- YOUR OBJECTIVE
Swap "Название" for "Наименование" throughout the rows below and reproduce their text lines with nothing else changed. Omit the pictures from your answer.

(Collected data)
'''
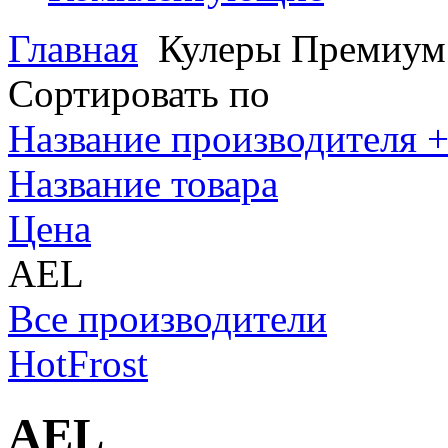
Главная
Кулеры Премиум 
Сортировать по
Название производителя +
Название товара
Цена
AEL
Все производители
HotFrost
AEL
'''
- RESPONSE TO THE TASK
Главная
Кулеры Премиум 
Сортировать по
Наименование производителя +
Наименование товара
Цена
AEL
Все производители
HotFrost
AEL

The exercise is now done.